-------- PROVIDED PASSAGE

Now, back to transitioning the monolith. We started to implement a system where we no longer define the events in Rails manually. We started actually utilizing Debezium after some needed updates to our data model. Debezium published events to Kafka a la CDC.

So the pattern was, open a PR with the migration to create the table. Run the migration. Open a PR that creates the model and introduced a consumer to consume the event that Debezium broadcasts when the model is saved or updated, or deleted. Along with some configuration. Once merged the following will happen:

  • A model instance is saved or updated in the Rails app
  • Transaction happens in the database and written to the write ahead log
  • Debezium sees the change and publishes a message to Kafka
  • Kafka places the message on the topic
  • Our Karafka based consumers defined in the Rails app receive the message and perform each of their responsibilities in parallel

The application implementing this pattern was an API. So all the endpoint had to be responsible for is mutating the database record. It didn’t have to publish an event. It no longer had to email anyone or update another associated record. It simply performs the save or update or delete and moves on. Quick responses to the API consumer. All of the side effects of the save or update or delete are handled by consumers in different parallel processes.

The other added benefit is that if a bug is discovered in a consumer, just that consumer can be paused until fixed, we don’t have to prevent access to the API endpoint. I suppose we could also nerd out and mention that consumers can be written for these events completely outside of Ruby/Rails.

Consumers were declared as a consumer of a specific Kafka topic. You could define multiple consumers per topic. So we were going to have topics for say the Users table. We’d declare the topic and any consumers in the Karakfa initializers file.

Each consumer received a copy of a message published to the assigned topic at least once. Our consumers then processed the messages if they were relevant to the responsibility of the consumer. Some consumers may save records. Some consumers may publish a “command” event. If you aren’t familiar with command/query (aka CQRS), it’s an interesting pattern.

Because we no longer needed to define the events because we’d consume events published by Debezium, we could remove the Avro-builder gem. We’ll still need the base Avro gem. We’ll also be using the Avro-turf gem to read schemas out of the schema registry. If you are unfamiliar with Kafka, it registers all schemas for all events in a schema registry.

The messages being consumed, because they were in Avro format, contained their schema. But there were going to be some times where we’d want to look up a specific schema, and specifically a version, of a schema from the registry directly. But that will end up being it as far as Avro goes.

The Salsify team did a lot of work on various Avro gems. Really cool stuff. We Experimented with using their Avromatic gem for defining models/objects based on Avro schemas. Our use case was a little different than theirs based on who is responsible for defining the schemas for events. If you are wanting to define schemas and back models with them, definitely check it out. If you’re curious, the class definition would look something like this:

class PersonEvent
  # NOTE: this loads the schema by name from the local schema store
  # include Avromatic::Model.build(schema_name: :person)

  # NOTE: this pulls the schema from the registry and builds schema at runtime
  # subject = Avromatic.schema_registry.subject_version("person")
  # schema = Avro::Schema.parse(subject["schema"])
  # include Avromatic::Model.build(schema: schema, subject: "person")

  # NOTE: this pulls the latest value schema from registry using messaging API
  schema = Avromatic.messaging.fetch_schema(subject: "app.public.persons-value")
  include Avromatic::Model.build(schema: schema.first)
end

We were excited about the decoupling we were able to achieve and the parallel processing. The evolution was made pretty smooth because of the team’s decision to leverage Avro for our current events. Moving our subscribers to consumers was pretty easy since the event format was essentially the same, just originating from Debezium rather than our manual publishing.

----------------

* [ASSIGNED TASK]
Reproduce the Debezium passage word for word, from "# NOTE: this pulls the schema" to "our manual publishing.".

-------- DATA FOR REVIEW

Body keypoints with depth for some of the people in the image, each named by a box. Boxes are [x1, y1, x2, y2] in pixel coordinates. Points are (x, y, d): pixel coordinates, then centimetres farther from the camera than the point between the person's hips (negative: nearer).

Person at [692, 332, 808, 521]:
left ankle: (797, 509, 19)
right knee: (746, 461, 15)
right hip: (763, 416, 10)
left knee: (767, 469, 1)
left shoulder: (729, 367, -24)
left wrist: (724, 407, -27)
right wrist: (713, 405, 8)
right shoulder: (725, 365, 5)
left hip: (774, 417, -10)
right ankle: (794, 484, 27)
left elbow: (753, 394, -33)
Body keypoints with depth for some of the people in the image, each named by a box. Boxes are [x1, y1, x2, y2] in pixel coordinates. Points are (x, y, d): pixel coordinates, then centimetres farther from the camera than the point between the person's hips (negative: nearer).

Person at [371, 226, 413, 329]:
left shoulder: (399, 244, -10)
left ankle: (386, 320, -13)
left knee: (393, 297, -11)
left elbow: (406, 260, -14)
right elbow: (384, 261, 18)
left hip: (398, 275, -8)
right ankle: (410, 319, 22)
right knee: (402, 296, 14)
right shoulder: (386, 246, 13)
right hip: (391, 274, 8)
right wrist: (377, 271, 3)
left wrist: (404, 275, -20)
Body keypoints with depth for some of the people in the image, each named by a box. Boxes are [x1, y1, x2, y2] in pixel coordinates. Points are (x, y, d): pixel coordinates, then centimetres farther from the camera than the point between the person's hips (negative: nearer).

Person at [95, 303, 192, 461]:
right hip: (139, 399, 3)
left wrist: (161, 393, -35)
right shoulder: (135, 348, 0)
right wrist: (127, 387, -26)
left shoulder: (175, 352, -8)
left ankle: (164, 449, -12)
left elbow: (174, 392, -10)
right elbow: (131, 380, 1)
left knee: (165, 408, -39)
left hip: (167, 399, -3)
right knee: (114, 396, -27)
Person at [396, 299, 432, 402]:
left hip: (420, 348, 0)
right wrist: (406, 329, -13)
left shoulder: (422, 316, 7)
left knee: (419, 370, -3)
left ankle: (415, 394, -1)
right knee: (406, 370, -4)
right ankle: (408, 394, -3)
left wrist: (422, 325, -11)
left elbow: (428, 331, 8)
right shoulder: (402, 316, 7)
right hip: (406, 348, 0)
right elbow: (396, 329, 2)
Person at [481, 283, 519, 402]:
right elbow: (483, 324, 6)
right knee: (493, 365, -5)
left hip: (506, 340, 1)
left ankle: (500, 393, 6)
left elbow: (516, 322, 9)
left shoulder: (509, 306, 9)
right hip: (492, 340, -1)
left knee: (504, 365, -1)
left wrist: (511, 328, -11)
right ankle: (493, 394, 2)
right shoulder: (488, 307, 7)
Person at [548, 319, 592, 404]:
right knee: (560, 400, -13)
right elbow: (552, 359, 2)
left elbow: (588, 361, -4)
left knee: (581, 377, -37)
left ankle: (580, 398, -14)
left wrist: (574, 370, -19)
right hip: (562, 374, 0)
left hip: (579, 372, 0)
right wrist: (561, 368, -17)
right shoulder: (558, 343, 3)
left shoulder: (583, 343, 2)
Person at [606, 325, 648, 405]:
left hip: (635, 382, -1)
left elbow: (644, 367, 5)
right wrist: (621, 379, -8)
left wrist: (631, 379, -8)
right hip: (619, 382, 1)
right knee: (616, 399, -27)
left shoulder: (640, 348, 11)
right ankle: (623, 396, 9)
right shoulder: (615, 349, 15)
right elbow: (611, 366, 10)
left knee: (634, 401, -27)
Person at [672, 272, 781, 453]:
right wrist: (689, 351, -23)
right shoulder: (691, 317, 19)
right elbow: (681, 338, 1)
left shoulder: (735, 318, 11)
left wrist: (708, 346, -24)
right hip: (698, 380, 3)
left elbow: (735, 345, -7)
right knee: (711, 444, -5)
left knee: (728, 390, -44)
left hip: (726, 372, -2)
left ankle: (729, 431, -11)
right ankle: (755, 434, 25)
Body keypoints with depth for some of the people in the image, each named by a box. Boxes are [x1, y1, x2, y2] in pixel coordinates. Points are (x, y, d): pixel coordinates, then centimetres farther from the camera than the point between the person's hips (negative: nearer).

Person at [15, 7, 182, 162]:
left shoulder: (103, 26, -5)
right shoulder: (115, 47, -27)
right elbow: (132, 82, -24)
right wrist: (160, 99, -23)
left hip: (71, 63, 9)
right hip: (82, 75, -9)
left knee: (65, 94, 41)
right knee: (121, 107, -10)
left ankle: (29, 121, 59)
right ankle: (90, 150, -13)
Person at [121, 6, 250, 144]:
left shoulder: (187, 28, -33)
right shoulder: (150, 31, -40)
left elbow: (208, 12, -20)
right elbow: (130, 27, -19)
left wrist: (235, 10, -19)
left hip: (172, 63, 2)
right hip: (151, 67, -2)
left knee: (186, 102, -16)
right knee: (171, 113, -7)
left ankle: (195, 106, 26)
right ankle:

----------------

* [RESPONSE]
# NOTE: this pulls the schema from the registry and builds schema at runtime
  # subject = Avromatic.schema_registry.subject_version("person")
  # schema = Avro::Schema.parse(subject["schema"])
  # include Avromatic::Model.build(schema: schema, subject: "person")

  # NOTE: this pulls the latest value schema from registry using messaging API
  schema = Avromatic.messaging.fetch_schema(subject: "app.public.persons-value")
  include Avromatic::Model.build(schema: schema.first)
end

We were excited about the decoupling we were able to achieve and the parallel processing. The evolution was made pretty smooth because of the team’s decision to leverage Avro for our current events. Moving our subscribers to consumers was pretty easy since the event format was essentially the same, just originating from Debezium rather than our manual publishing.